## TASK REQUIREMENTS
• 1. According to the article about Lee Barnett's baptism, why did Lee's wife, Mary, not attend church? Answer in one sentence.
• 2. In the article about Lee Barnett's baptism, rewrite the part that opens with the words containing "Lee accomplished his" and closes with "he went home.", changing "grandkids" to "grandchildren".
• 3. Sum up the article about Lee Barnett's baptism in two sentences.

By Jamie Stephens, Regional Reporter
BASTROP – Pastor Andy Myrick said his church was excited to be disrupted by a determined cancer patient’s third attempt to be baptized after two previous failed efforts due to his illness last month.
“This was the best disruption in our church we have ever had,” Myrick tearfully said, “I was on cloud nine! When Lee Barnett walked out of our church after his baptism, there was not one dry eye. Satan tried to stop him from accomplishing what he wanted to do the previous two times, which was getting baptized at Oak Hill Baptist Church.”
Oak Hill’s pastor shared his beliefs about how prayer, determination, and faith in Christ can defeat Satan’s attempts to destroy the accomplishments of God’s children.
Lee accomplished his goal for baptism Jan. 24, then joined the Lord through the gates of Heaven Jan. 27 following a coma from his lengthy battle with cancer.
Lee’s funeral was on Feb.1, but he left an important message and testimony for those he loved. “I want my wife and grandkids to know the Lord,” he told Myrick before he went home.
Myrick described Lee to be distant from everyone and that he never attended church since he was a kid. He said Lee’s wife, Mary, did not attend church since her husband never attended.
According to Myrick, Martha Ann Yates, a member of Oak Hill Baptist Church and Mary’s best friend, asked the preacher to speak to Lee while he was at home battling cancer. “Lee did not want to hear anything I had to say at first, but he allowed me to come back,” said Myrick, “I didn’t push him to listen at all.”
After he was released from the hospital, Oak Hill Baptist received a visit from Lee. Myrick explained that Lee attended a Sunday school class but left abruptly. “You hit me three times,” Lee told Myrick when Lee met with him to discuss the sermon later that week, “your sermon hit me three times.”
“I don’t believe I am going to go to heaven because I’ve brought people a lot of misery,” Lee confessed to Myrick before asking Jesus into his heart. Myrick also gave him Eternal Life booklets to read. “If I died right now, I believe I would go to heaven,” Lee stated to the pastor in faith after he accepted Christ into his heart.

## SUPPLIED DATA
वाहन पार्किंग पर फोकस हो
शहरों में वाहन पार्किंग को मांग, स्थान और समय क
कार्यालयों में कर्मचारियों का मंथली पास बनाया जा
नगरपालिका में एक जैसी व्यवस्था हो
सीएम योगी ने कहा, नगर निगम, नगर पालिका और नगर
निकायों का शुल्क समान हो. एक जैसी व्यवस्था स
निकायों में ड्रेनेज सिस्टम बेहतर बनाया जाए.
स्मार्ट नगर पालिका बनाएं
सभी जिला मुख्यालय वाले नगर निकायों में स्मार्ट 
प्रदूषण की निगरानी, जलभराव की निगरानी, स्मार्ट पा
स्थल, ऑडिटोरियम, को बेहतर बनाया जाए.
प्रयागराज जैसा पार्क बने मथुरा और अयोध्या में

## RESPONSES PER TASK
• 1. Myrick said Mary did not attend church because her husband never attended.

• 2.
Lee accomplished his goal for baptism Jan. 24, then joined the Lord through the gates of Heaven Jan. 27 following a coma from his lengthy battle with cancer.
Lee’s funeral was on Feb.1, but he left an important message and testimony for those he loved. “I want my wife and grandchildren to know the Lord,” he told Myrick before he went home.

• 3. Lee Barnett was a cancer patient who had not attended church since he was a kid, and he was baptized at Oak Hill Baptist Church on Jan. 24 after two earlier attempts failed because of his illness. He died on Jan. 27 after a coma, and before his death he told Pastor Andy Myrick that he wanted his wife and grandkids to know the Lord.